**Document extract:**
The template function testNumEq takes two arguments of the same type, hence mixed-type comparisons will not compile. It will accept integer arguments (just in case), and get rid of them as soon as possible, as none of the "close enough" code is necessary. All the static inline function calls should be optimized away by the compiler, leaving constant values of the correct floating point type in their place.
As listed, the code compiles on Microsoft Visual C++ 6.0 under NT 4.0. Removing the namespace std:: from calls to numeric_limits<> allows the code to compile happily on HP aCC 1.15 under HPUX 10.20. Results are equivalent on both platforms.
What is the runtime cost of all this?
At best, a function call and a comparison are required if a==b is true. When comparing to 0.0, a function call and no more than six comparisons are required. In most other cases, a function call plus one division, one multiplication, and no more than 14 comparisons are necessary.

**Exercise:** Please write the next part of the passage on the testNumEq floating-point comparison function, starting after its last sentence.

**Dataset content:**
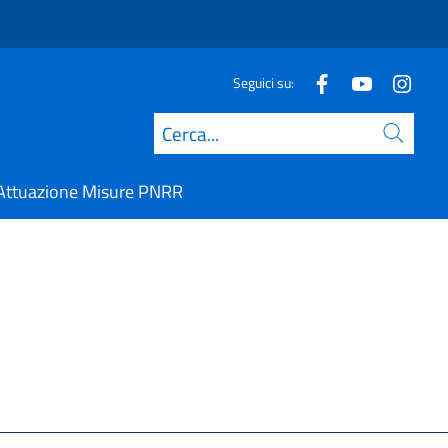
Seguici su:
Cerca
Attuazione Misure PNRR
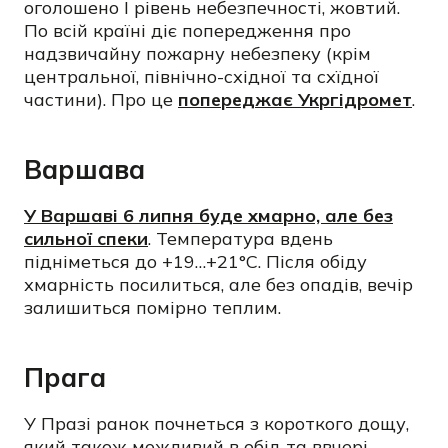
оголошено I рівень небезпечності, жовтий.
По всій країні діє попередження про
надзвичайну пожарну небезпеку (крім
центральної, північно-східної та схїдної
частини). Про це
попереджає Укргідромет
.
Варшава
У Варшаві 6 липня буде хмарно, але без
сильної спеки
. Температура вдень
підніметься до +19…+21°C. Після обіду
хмарність посилиться, але без опадів, вечір
залишиться помірно теплим.
Прага
У Празі ранок почнеться з короткого дощу,
який також можливий в обід та ввчері.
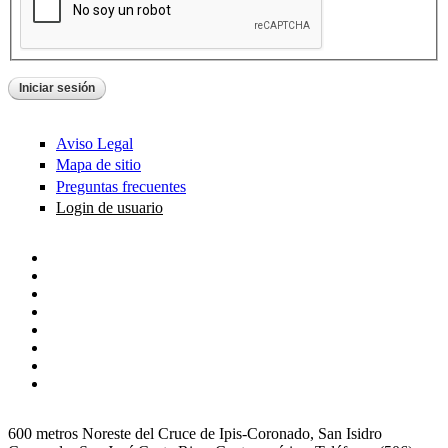
Aviso Legal
Mapa de sitio
Preguntas frecuentes
Login de usuario
600 metros Noreste del Cruce de Ipis-Coronado, San Isidro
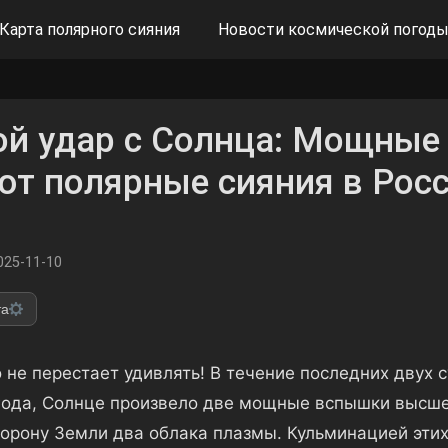
Карта полярного сияния
Новости космической погод
й удар с Солнца: Мощные
т полярные сияния в Росс
025-11-10
та
не перестает удивлять! В течение последних двух су
года, Солнце произвело две мощные вспышки высшег
торону Земли два облака плазмы. Кульминацией этих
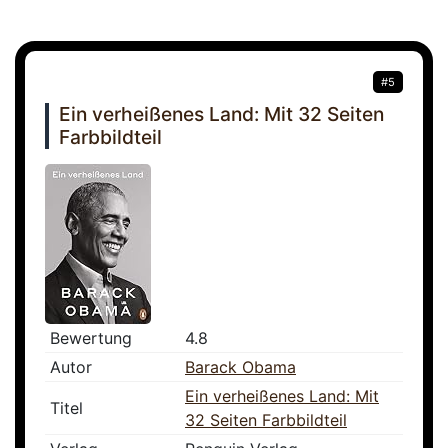
#5
Ein verheißenes Land: Mit 32 Seiten
Farbbildteil
Bewertung
4.8
Autor
Barack Obama
Ein verheißenes Land: Mit
Titel
32 Seiten Farbbildteil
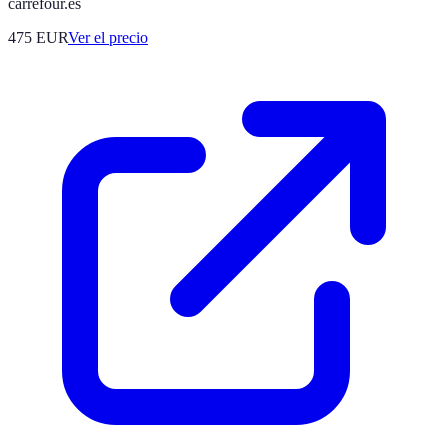
carrefour.es
475
EUR
Ver el precio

**Task result:**
Last but not least, user beware: all "close enough" or fuzzy evaluations have room for ambiguity. For instance, testNumEq(a, b) will return true for (a=0.0, b=1.0e-20), (a=0.0, b=1.0e-30), (a=0.0, b=1.0e-10), and (a=0.0, b=-1.0e-10), but will return false for (a=1.0e-20, b=1.0e-30), and (a=1.0e-10, a=-1.0e-10). That is to say equality is not transitive when 0.0 is in the picture, but sometimes it makes sense. For instance, if for some problem domains 1.e-6 and -1.e-6 are indeed "close enough" to each other to be the same number, it is important to understand that this truly means each of them is "close enough" to zero, rather than both being equal to each other. The correct test is, therefore:
(testNumEq(1.E-6F, 0.0F) && testNumEq(-1.E-6F, 0.0F))
which is true (depending on your tolerance of course). Indeed, testNumEq(-1.E-6F, 1.E-6F)
is false, as it should be.